(Saved data entries)
-.-.-
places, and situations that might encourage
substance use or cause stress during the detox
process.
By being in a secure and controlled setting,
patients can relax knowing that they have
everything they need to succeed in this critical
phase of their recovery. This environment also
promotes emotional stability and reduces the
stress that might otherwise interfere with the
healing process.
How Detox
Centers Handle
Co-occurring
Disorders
-.-.-
ABOUT THIS EXERCISE ▸ What is needed is a word-for-word copy of all the records above.

RESPONSE BELOW ▸
places, and situations that might encourage
substance use or cause stress during the detox
process.
By being in a secure and controlled setting,
patients can relax knowing that they have
everything they need to succeed in this critical
phase of their recovery. This environment also
promotes emotional stability and reduces the
stress that might otherwise interfere with the
healing process.
How Detox
Centers Handle
Co-occurring
Disorders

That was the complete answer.